On that “deadline”: “Defense Secretary Robert M. Gates says Americans should expect a significant U.S. military presence in Afghanistan for two years to four years more. Just as in Iraq, the United States eventually will turn over provinces to local security forces, allowing the United States to bring the number of troops down steadily, according to Mr. Gates.”
Gen. David Petraeus: “In fact, as the secretary explained, this would be a district-by-district, as the conditions obtain, as the security situation is sufficient for the Afghan security forces that will be working hard to develop are capable of taking on those tasks. … And again, there’s no — there’s no time line, no ramp, nothing like that.” He politely sidesteps a direct answer to the question: “General, honestly, would you have preferred no time line to be set publicly?”
Bill Kristol on Copenhagen: “The equivalent of the entire carbon footprint of Morocco is what we’re going to emit into the atmosphere so these guys can get together and talk pointlessly in Copenhagen.”

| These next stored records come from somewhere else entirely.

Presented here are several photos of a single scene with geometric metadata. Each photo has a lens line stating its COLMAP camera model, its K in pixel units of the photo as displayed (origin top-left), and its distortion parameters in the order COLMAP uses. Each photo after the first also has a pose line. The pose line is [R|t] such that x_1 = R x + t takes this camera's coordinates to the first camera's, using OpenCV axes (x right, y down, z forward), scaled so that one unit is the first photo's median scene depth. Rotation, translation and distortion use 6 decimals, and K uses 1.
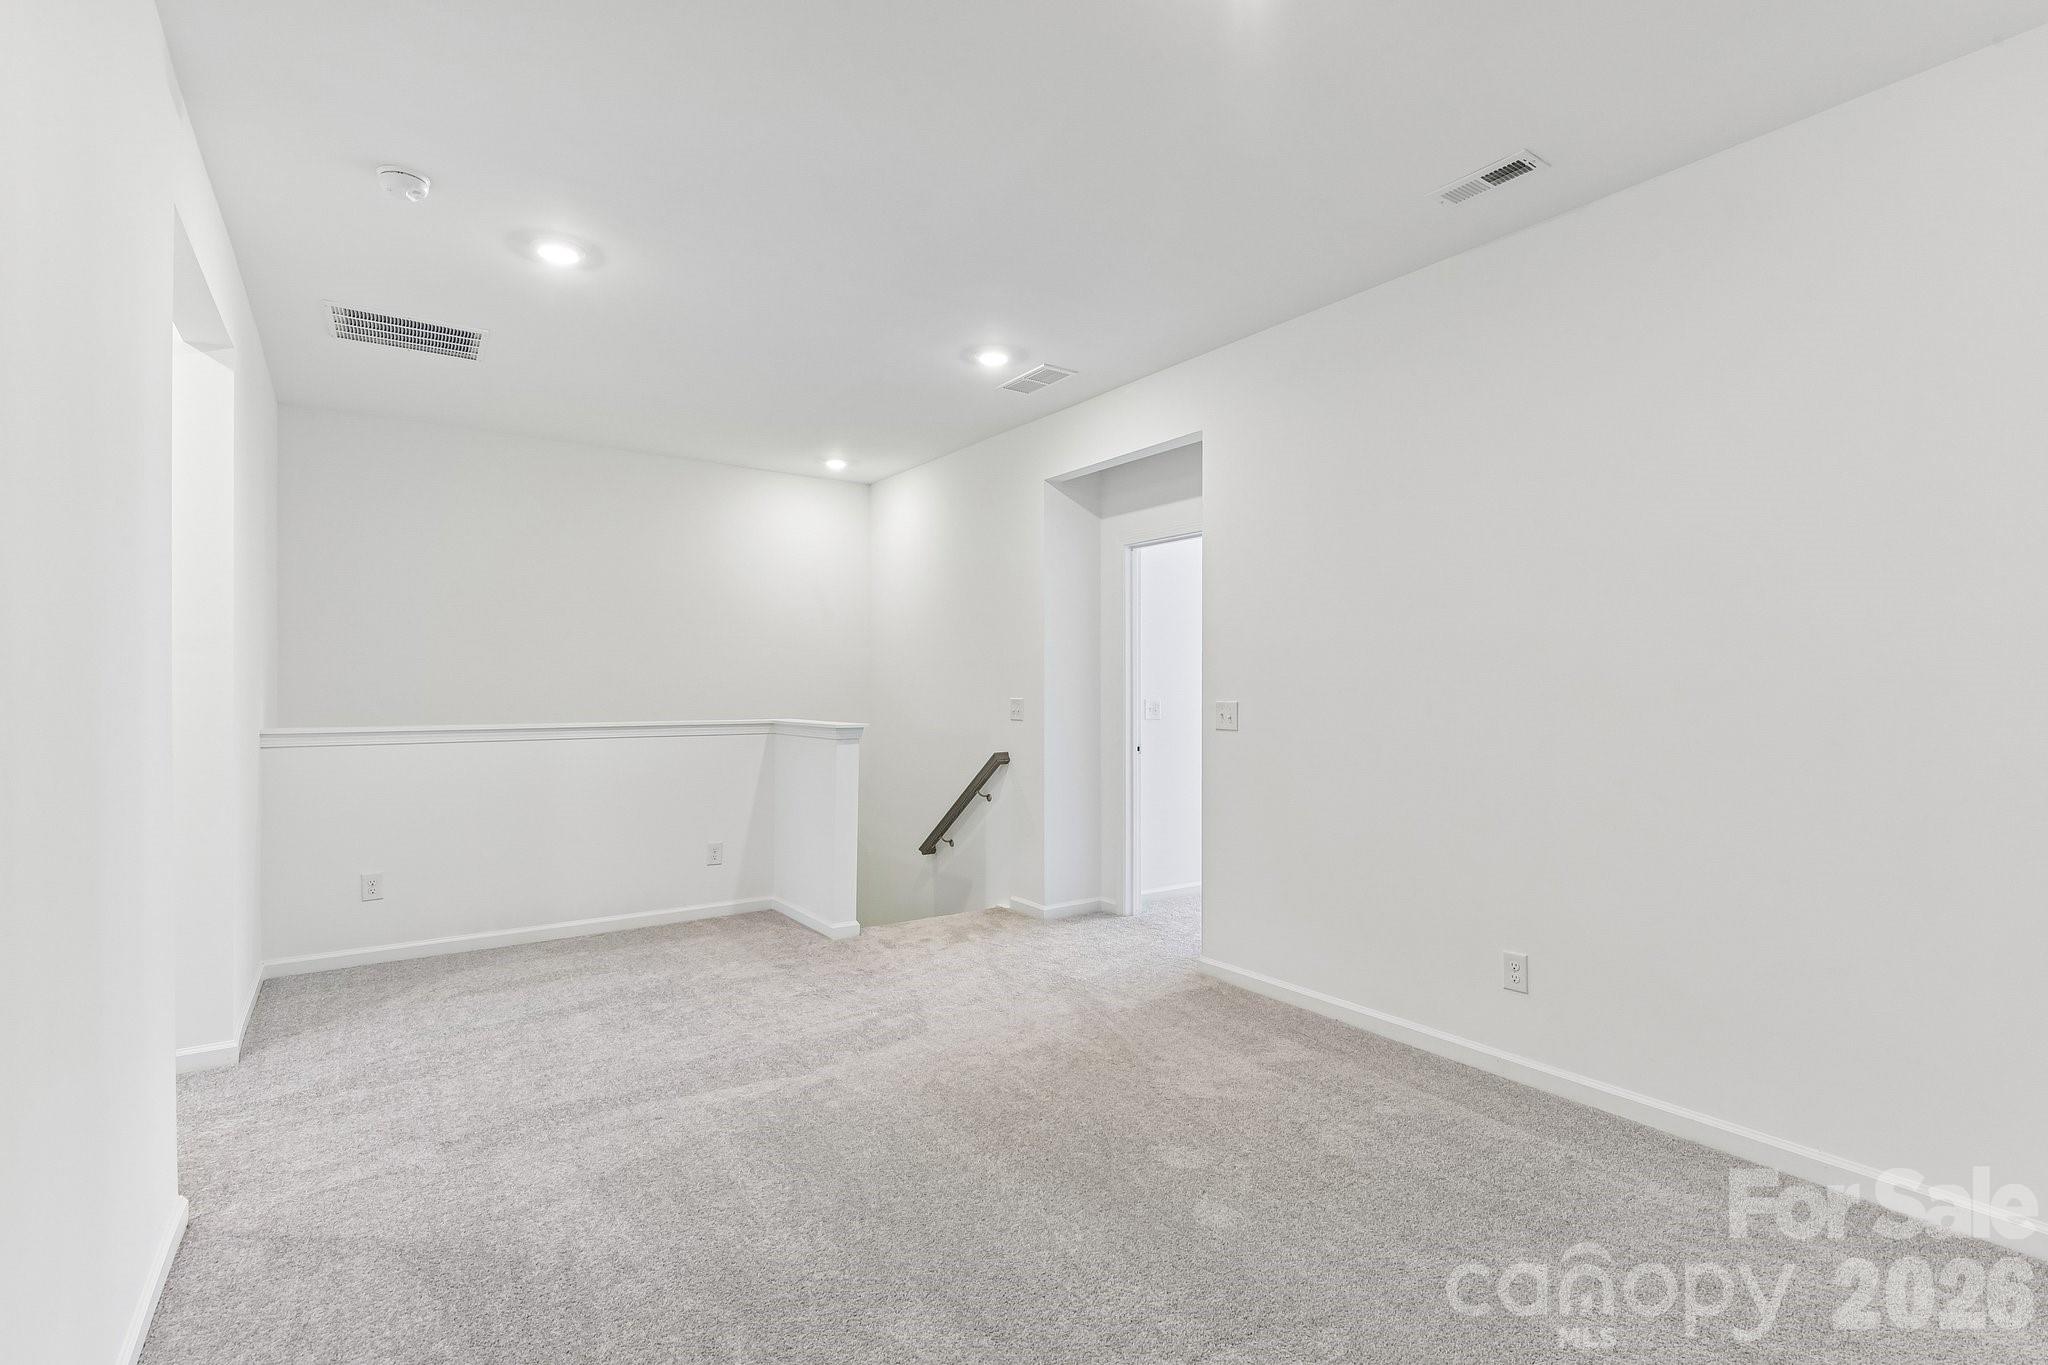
lens RADIAL K [[939.4, 0, 1036.8], [0, 939.4, 695.7], [0, 0, 1]] dist [0.005101, -0.001054]
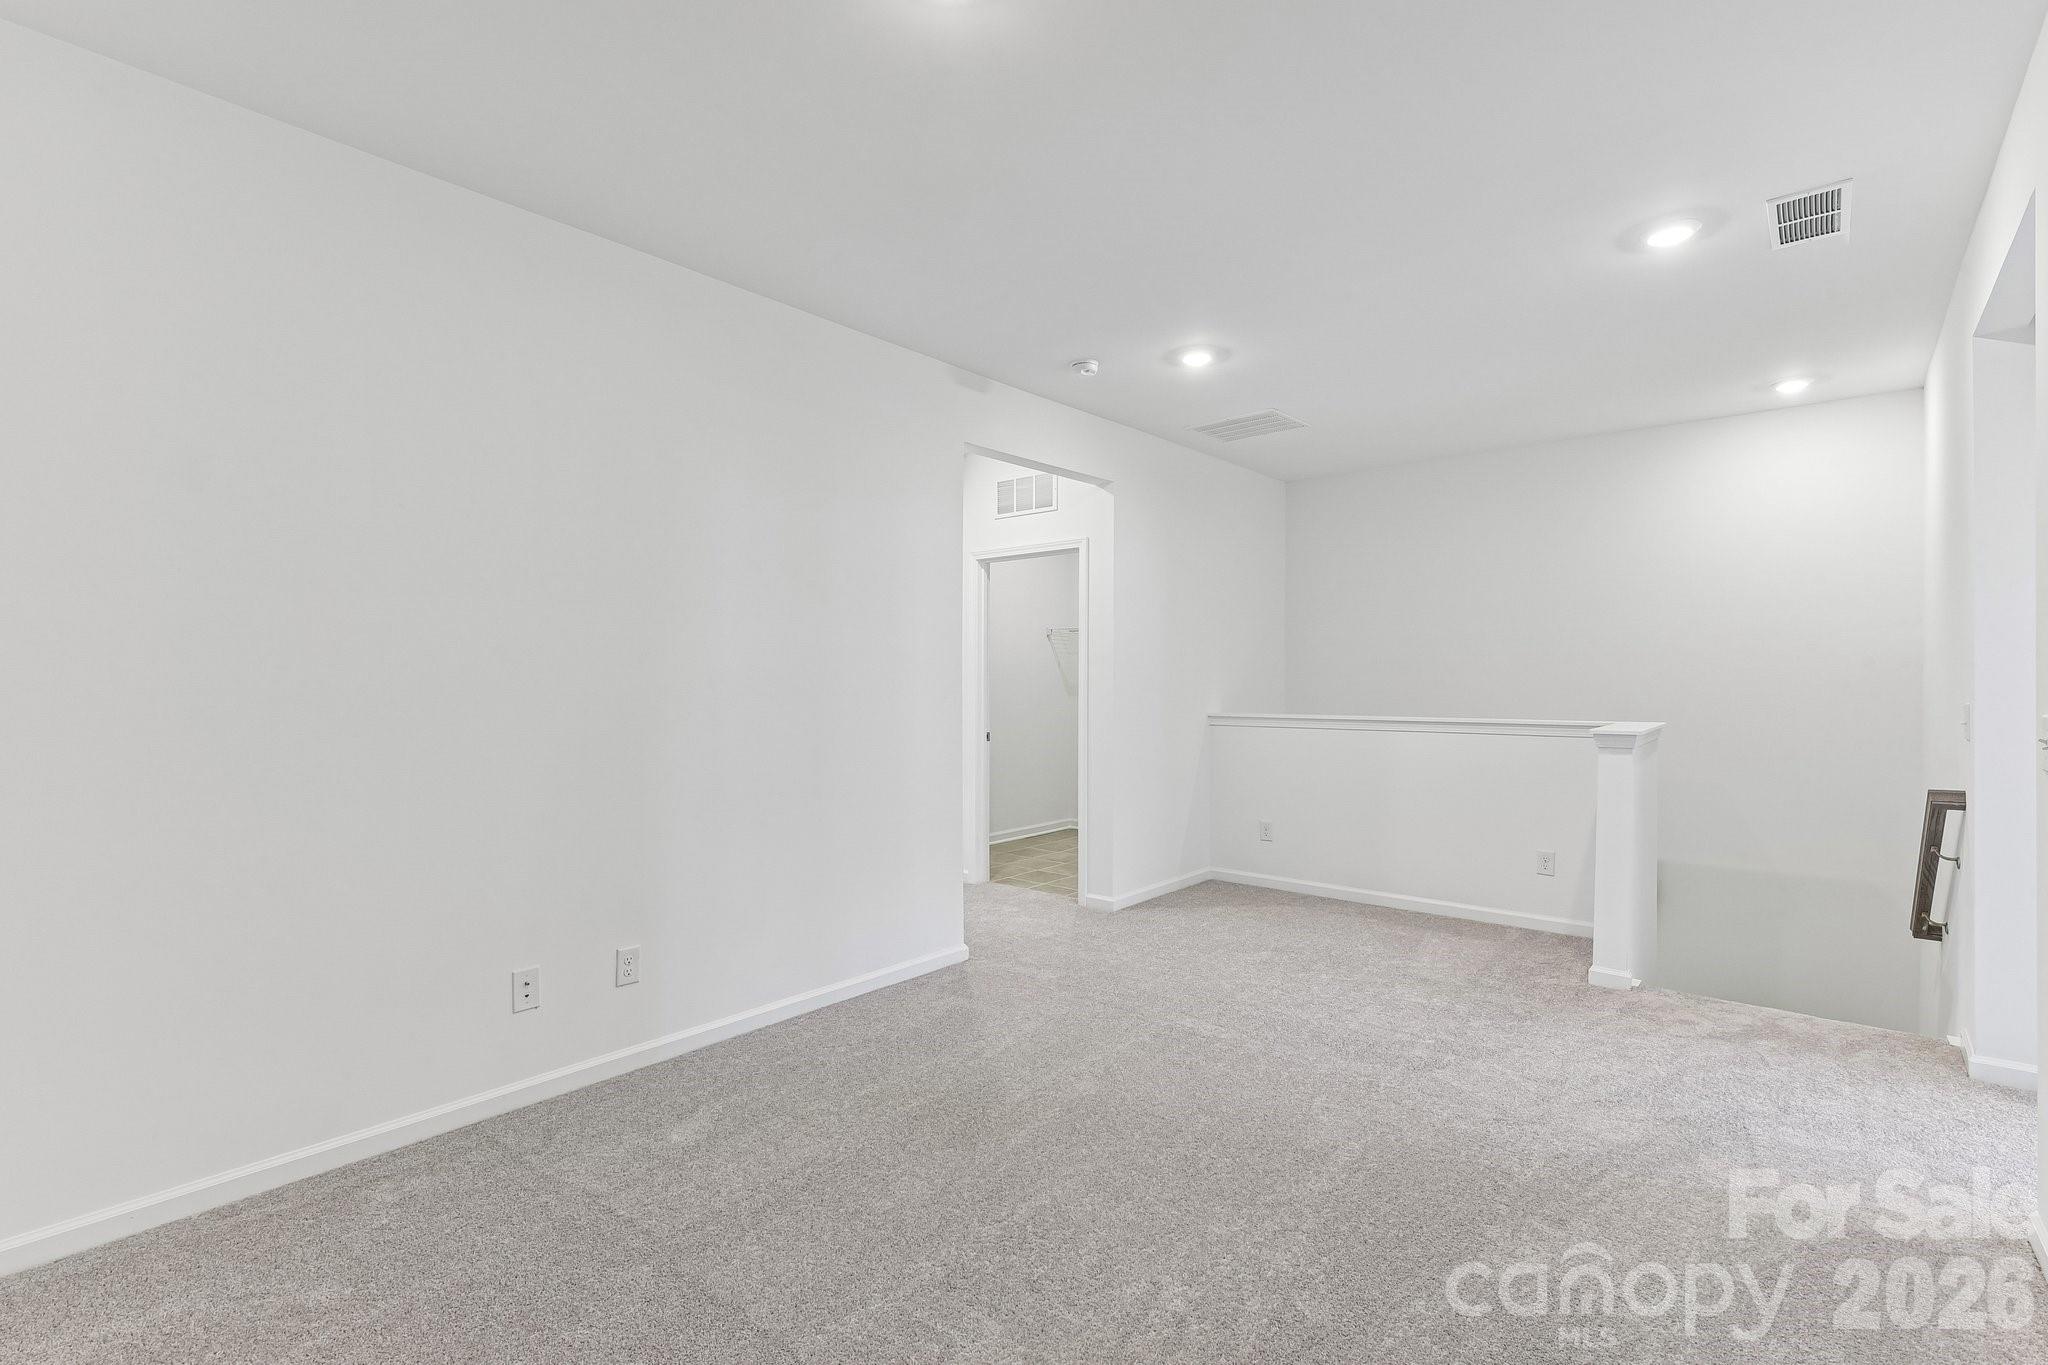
lens RADIAL K [[939.4, 0, 1039.0], [0, 939.4, 675.6], [0, 0, 1]] dist [0.005101, -0.001054]
pose [[0.252627, -0.007919, -0.967531, 0.508001], [-0.008839, 0.999906, -0.010492, -0.003731], [0.967523, 0.011202, 0.252534, 0.325472]]
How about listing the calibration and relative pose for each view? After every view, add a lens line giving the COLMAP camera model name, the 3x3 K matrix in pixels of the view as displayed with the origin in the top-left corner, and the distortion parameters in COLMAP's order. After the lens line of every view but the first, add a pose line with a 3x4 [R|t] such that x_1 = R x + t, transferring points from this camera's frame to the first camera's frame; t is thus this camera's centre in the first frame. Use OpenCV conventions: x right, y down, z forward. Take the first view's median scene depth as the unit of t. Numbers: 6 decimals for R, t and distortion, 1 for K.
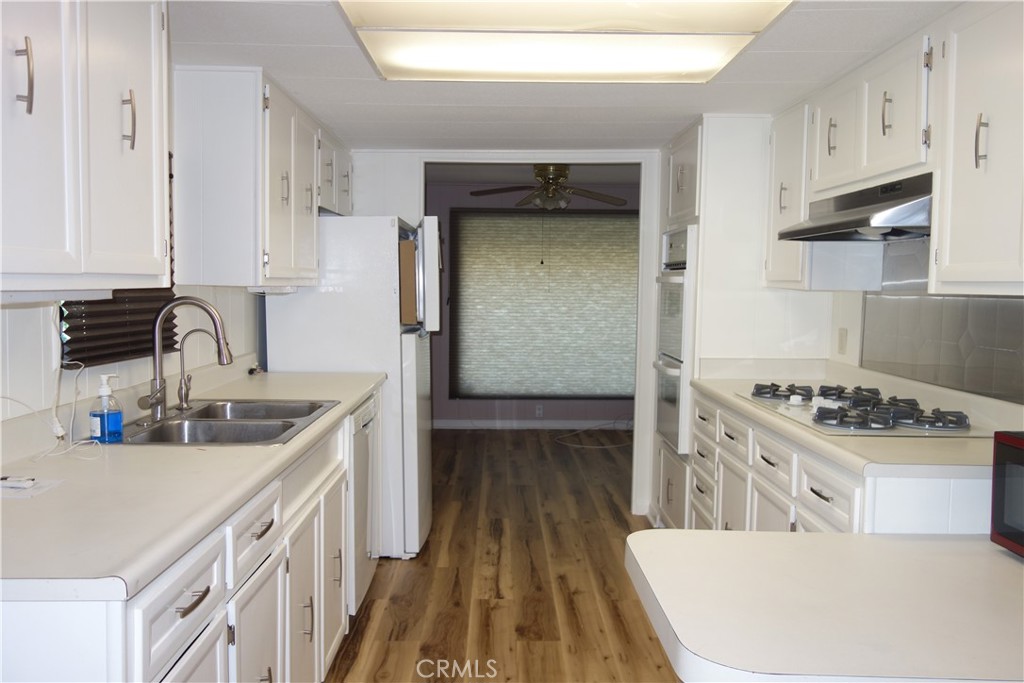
lens RADIAL K [[809.0, 0, 513.7], [0, 809.0, 340.5], [0, 0, 1]] dist [0.010625, -0.003234]
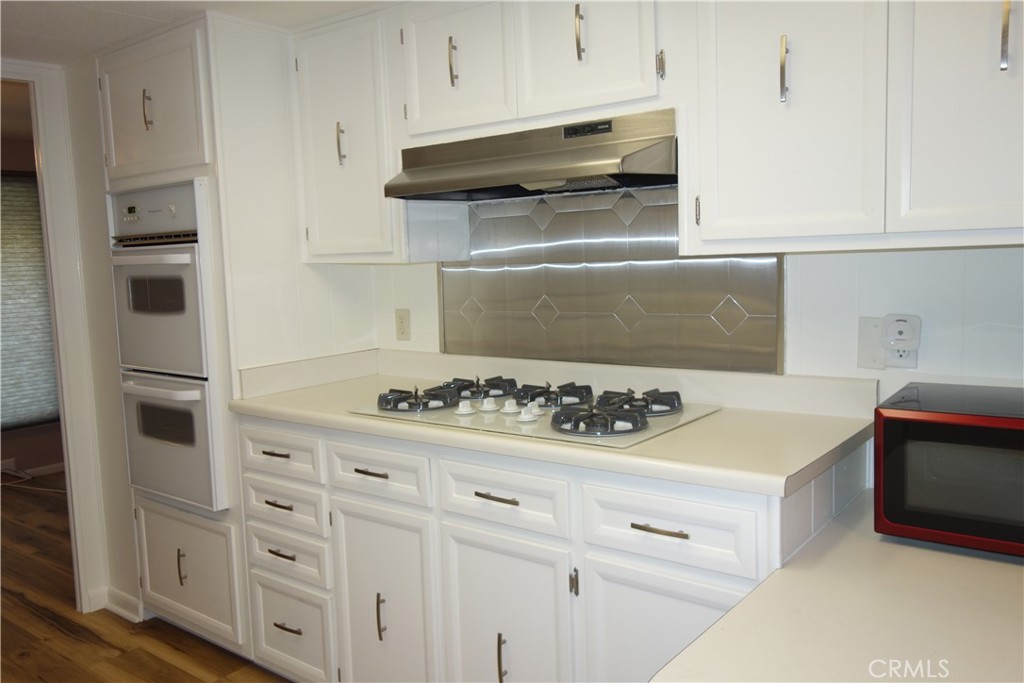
lens RADIAL K [[809.0, 0, 513.7], [0, 809.0, 340.5], [0, 0, 1]] dist [0.010625, -0.003234]
pose [[0.631169, -0.119458, 0.766392, -0.180434], [0.100109, 0.992351, 0.072232, -0.035837], [-0.769158, 0.031132, 0.638300, 0.444508]]
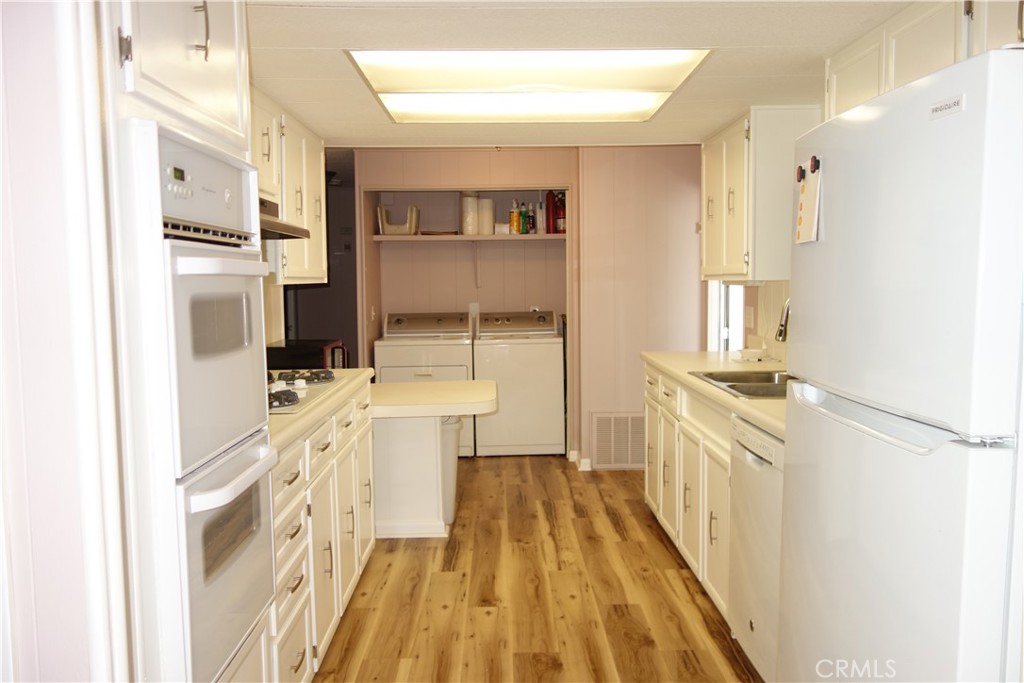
lens RADIAL K [[809.0, 0, 513.7], [0, 809.0, 340.5], [0, 0, 1]] dist [0.010625, -0.003234]
pose [[-0.999996, -0.002497, -0.000944, 0.058086], [-0.002606, 0.989816, 0.142328, -0.126021], [0.000579, 0.142330, -0.989819, 1.854527]]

The voters seem to have other priorities: “For the first time in Gallup’s 25 year history of asking Americans to choose between economic growth and environmental protection, a majority sided with the paper money over the trees. … It’s got to be hard to pass a historic climate change bill when public support for climate change legislation is at historic lows.” Or in the middle of a scandal about just how certain the science is.
Hmm, probably not the best damage-control tactic: “Baucus: Relationship wasn’t an ‘affair.’ ”
Marty Peretz is still waiting for that “new beginning between America and the Muslim World”: “The fact is, as Barack Obama refuses to grasp, Islam needs to shoulder responsibility for what is done in its name. For what is not rejected–in most cases, not at all rejected–by the sages of present-day Islam. Since the president has taken to lecture Americans about ‘one of the world’s great religions,’ which I believe it to be, he might also take to studying why so many of its elders in schools of theology and other authoritative men have embraced, publicly embraced, the gangsters in their midst.”
Really, did you think Obama’s approval and disapproval trend lines would cross in less than a year?
Sen. Ben Nelson seems not to like much of anything about ObamaCare: “He has not only taken an uncompromising position on abortion, demanding stronger language to prohibit federal funding of abortion. He has also voted against every Democratic amendment so far, aside from those that received unanimous support from the body. Nelson’s voting record on the bill suggests a general dislike for key aspects of it.”